§ **Action item**
Write a continuation of the passage below about the local priest's first live-streamed Mass, starting after its final sentence.

§ **Quoted passage**
>>>>>
So then, while Down and Conor and Clogher are still the only two dioceses in Ireland to ban funeral Masses (that number ‘two’ there will get the mathematically-gifted but religiously-ignorant readers commenting in their droves), our local medicine man is apparently going to attempt his first live-streamed Mass today. I might tune in for a laugh to see how it goes, as the same boy is so tech-savvy he probably has difficulty plugging in his kettle in the morning. He has no need to plug it in anyway, as he is constantly surrounded by a squabble of middle-aged, do-gooder women who cater to his every need. Maybe one of them will put a match to his coal-fired internet for him and point the webcam in the correct direction. But, if one of the hoard of women (and they are all women; there is some obscure stipulation in Canon Law that prevents men from holding this very important office in the Church hierarchy for some reason – plain sexual discrimination if you ask me) turns up inside the chapel during the Mass to ensure the tech side of things goes smoothly, she will be disobeying the strict orders of all the Irish Catholic Bishops that Mass should be a no audience participation event for the foreseeable future. I do not think the Bishes stated exactly how long we would burn in Hellfire if we disobeyed the ban on attending Mass, nor how satisfying what was previously a weekly requirement of our religion had suddenly transubstantiated itself into a sin, but whichever wee woman wins the competition to help the local priest today should make sure she wears the recommended spiritual protective equipment, and, obviously, wash her soul before and after entering the otherwise empty chapel. If she can find any holy water, that is.
<<<<<
§ **Record excerpts**
>>>>>
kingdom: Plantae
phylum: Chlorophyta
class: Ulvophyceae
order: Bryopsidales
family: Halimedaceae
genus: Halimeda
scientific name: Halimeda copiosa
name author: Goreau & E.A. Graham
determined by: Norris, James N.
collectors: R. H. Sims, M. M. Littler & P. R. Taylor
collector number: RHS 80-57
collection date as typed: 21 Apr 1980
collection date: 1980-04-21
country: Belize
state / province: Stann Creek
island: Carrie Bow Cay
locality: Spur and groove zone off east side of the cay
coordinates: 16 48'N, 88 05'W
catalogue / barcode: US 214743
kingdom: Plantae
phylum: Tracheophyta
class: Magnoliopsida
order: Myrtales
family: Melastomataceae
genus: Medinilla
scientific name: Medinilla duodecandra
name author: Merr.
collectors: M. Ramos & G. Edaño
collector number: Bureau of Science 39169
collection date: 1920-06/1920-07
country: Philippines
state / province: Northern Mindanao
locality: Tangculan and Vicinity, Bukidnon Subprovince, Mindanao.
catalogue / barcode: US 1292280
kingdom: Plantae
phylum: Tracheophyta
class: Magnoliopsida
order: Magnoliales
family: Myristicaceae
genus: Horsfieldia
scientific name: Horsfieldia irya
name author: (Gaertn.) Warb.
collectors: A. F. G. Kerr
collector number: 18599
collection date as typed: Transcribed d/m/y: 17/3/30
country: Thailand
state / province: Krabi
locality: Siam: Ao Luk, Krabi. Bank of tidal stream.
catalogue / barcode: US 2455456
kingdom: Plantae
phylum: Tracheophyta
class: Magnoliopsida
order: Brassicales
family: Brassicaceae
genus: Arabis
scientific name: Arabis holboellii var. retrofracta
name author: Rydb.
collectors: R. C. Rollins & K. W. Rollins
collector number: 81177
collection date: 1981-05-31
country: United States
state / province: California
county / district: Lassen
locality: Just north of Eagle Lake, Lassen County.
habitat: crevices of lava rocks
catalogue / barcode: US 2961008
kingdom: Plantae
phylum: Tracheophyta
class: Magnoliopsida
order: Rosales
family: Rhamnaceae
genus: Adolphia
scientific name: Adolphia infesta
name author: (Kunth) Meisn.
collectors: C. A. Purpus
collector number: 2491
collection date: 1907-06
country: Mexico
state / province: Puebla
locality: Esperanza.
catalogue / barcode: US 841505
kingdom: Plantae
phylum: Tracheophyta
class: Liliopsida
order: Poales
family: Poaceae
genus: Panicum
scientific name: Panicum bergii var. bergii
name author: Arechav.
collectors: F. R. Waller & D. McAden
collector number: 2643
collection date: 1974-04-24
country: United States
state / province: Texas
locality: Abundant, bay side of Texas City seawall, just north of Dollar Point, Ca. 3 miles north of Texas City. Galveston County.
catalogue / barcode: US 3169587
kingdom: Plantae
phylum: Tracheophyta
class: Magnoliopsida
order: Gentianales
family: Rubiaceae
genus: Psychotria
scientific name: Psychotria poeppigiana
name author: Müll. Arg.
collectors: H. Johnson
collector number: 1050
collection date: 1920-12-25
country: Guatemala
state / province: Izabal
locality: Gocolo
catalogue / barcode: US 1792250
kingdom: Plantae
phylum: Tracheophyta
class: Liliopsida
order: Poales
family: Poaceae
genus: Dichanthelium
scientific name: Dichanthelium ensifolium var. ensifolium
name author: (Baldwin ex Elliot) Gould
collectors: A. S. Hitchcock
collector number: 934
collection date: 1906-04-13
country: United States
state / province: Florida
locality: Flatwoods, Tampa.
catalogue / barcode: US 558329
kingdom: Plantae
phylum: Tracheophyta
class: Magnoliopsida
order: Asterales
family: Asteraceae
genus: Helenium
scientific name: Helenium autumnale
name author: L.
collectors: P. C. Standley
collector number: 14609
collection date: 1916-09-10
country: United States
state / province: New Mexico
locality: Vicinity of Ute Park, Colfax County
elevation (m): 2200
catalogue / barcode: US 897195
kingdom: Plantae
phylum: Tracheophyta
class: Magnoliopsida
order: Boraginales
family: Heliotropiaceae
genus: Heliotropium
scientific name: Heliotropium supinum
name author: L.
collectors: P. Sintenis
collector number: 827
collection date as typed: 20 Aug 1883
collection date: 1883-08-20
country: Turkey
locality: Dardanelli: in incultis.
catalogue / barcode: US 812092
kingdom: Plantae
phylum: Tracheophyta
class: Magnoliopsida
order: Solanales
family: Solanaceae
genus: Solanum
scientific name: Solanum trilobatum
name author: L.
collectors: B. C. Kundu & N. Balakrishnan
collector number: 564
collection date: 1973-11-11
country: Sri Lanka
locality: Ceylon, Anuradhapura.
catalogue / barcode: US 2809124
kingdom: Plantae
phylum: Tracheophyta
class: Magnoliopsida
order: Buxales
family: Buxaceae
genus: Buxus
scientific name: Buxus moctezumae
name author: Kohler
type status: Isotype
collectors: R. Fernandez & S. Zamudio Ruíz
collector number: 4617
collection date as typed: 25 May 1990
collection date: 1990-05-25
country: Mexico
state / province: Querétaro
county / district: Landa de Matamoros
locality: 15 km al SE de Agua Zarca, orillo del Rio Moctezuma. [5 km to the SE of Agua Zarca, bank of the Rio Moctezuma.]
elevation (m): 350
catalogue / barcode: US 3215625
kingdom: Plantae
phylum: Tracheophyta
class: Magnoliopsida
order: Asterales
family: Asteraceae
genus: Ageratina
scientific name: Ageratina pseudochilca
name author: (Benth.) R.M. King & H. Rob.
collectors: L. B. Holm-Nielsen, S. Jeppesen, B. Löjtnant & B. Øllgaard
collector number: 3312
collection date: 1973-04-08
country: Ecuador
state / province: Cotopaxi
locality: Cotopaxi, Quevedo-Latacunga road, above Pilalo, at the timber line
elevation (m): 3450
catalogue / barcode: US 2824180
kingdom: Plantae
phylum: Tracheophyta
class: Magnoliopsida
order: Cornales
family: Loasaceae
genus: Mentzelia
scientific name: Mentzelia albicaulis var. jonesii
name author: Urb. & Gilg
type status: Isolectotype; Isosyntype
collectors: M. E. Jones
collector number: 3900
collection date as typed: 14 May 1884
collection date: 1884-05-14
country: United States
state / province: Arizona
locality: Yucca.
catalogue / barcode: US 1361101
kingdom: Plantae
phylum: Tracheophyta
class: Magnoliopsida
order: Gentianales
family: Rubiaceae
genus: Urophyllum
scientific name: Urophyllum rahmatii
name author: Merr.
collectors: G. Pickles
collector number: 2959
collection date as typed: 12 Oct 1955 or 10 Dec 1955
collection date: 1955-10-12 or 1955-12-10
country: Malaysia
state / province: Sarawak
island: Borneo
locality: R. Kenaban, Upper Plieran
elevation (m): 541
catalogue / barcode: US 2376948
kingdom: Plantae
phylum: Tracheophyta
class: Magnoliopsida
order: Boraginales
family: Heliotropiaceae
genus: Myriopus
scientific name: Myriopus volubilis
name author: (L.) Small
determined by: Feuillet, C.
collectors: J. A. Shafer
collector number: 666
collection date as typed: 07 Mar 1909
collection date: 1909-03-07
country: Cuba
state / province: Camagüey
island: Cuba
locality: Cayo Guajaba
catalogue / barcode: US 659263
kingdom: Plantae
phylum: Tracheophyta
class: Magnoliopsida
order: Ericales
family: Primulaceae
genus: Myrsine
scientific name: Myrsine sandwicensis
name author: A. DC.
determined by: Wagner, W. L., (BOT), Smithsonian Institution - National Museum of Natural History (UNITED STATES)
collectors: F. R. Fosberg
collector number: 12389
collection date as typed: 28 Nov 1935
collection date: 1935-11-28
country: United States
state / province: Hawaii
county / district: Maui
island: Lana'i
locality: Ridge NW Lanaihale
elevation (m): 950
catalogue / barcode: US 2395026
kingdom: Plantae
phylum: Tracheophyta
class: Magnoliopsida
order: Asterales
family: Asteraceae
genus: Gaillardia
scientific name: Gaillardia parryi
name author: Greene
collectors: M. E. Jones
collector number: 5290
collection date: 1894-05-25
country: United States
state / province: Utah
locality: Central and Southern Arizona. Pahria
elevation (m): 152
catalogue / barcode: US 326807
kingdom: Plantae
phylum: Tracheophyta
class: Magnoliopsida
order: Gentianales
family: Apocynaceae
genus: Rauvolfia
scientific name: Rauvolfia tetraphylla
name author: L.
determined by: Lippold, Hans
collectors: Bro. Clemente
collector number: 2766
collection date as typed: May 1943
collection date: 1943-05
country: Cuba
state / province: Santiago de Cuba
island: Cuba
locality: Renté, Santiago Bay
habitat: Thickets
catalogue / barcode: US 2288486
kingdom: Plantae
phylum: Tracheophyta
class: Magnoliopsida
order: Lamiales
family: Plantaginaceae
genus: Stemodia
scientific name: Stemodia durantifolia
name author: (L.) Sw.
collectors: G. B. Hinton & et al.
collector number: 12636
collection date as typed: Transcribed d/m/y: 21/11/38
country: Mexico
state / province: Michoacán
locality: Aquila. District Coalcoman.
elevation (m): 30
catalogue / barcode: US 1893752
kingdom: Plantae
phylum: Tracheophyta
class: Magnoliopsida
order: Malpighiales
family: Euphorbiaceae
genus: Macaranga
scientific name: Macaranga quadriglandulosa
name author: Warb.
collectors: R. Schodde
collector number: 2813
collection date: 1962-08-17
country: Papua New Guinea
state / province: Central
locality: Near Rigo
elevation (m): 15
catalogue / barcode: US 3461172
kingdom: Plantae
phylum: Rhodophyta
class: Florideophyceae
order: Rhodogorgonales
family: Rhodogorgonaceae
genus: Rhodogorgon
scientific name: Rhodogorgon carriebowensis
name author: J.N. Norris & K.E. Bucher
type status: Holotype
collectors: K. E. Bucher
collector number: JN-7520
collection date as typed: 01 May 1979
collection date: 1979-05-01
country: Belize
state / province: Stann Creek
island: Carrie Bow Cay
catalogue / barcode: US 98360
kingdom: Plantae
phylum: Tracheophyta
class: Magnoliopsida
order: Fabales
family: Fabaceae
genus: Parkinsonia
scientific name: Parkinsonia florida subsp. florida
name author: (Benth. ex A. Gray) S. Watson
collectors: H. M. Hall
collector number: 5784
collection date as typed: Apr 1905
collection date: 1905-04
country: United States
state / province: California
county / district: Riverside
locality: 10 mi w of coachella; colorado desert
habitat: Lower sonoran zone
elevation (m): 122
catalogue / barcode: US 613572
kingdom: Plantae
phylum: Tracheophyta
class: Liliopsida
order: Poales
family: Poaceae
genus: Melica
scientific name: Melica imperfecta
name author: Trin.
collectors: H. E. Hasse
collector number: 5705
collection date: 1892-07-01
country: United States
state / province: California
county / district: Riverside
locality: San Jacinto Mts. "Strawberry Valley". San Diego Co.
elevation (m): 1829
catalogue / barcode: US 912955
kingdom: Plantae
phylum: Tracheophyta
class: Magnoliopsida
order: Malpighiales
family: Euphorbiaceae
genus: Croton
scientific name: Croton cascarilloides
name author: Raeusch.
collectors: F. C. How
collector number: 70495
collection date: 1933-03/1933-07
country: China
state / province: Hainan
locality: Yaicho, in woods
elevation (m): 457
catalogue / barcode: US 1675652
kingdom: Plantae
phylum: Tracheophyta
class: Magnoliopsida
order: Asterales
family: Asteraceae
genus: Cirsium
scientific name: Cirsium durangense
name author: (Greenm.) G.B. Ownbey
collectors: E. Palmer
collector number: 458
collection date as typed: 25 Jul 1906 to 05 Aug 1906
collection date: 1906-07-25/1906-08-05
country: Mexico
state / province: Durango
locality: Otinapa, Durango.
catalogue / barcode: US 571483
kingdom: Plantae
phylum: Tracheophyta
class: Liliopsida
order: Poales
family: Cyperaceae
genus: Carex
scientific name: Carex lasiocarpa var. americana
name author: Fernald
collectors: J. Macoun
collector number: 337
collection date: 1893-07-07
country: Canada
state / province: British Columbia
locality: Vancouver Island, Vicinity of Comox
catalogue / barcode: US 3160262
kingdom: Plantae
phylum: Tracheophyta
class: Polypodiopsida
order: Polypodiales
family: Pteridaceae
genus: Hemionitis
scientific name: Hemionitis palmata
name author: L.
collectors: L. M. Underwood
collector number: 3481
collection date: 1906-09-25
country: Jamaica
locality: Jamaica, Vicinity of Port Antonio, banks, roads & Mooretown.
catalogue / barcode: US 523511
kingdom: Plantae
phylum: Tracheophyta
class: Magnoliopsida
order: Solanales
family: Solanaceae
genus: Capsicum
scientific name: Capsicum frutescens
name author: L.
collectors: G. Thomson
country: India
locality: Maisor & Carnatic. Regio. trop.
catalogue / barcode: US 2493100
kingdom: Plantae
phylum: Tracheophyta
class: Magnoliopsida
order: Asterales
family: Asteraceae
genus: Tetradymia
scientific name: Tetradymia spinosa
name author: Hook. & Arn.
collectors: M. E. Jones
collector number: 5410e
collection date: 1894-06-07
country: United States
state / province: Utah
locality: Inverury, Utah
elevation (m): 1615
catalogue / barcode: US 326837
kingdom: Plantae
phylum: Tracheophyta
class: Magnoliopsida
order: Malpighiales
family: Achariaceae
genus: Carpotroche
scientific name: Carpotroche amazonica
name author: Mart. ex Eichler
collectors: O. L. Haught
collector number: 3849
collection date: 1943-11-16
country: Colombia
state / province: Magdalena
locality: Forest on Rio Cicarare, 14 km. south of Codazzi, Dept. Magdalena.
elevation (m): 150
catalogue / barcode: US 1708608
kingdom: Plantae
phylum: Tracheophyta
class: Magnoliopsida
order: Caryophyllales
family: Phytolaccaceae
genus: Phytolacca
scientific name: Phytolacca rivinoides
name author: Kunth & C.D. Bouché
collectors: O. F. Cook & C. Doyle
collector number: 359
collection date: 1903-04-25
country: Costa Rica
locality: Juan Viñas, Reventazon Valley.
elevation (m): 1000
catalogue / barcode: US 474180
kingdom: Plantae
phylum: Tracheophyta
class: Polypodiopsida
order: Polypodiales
<<<<<
§ **Reply**
That other bishop, the Pope, was on the interwobble the other day prophesying that we would be celebrating Holy Week in a very strange way this year. I wonder what he has planned? If he is on board with the Irish Hierarchy’s campaign to give up religion for Lent, maybe it will be some sort of Satanic ritual, or a Pride Parade [the difference being? – Ed.]. But there is no guarantee that Franky Boy has signed up to that campaign. And, in case you’re wondering, the reason he has not rapped the Irish Bishes over the knuckles about it is that, in so doing, he would be undermining his own authority. According to the Church rules, each Bish is a law onto himself (and they should also collectively be ‘a people set apart’, preferably somewhere far away from us), and can do whatever the Hell he wants within his own diocese. Were el Papa to restrict in any way these wide-ranging powers, he would, by logical extension as Bishop of Rome, be restricting his own authoritarian sway. And then where would we be? In the Amazon jungle, maybe, worshiping a fertility goddess, but let’s give him his Jew and wait until the end of Lent to see. On a point of order, Lent actually ends at midnight on Holy Thursday, so those of you who gave up chocolate because you believed the ‘old’ rules still applied in the Church of the Latin Rite (one of 24 individual churches within the artist formerly known as the Catholic Church) can, with no loss of plenary indulgence, tuck into your Easter eggs first thing on Good Friday morning. But wash your hands first.

There you go, more religion than you are probably used to on a Sunday and not a mention of God about the place. QED.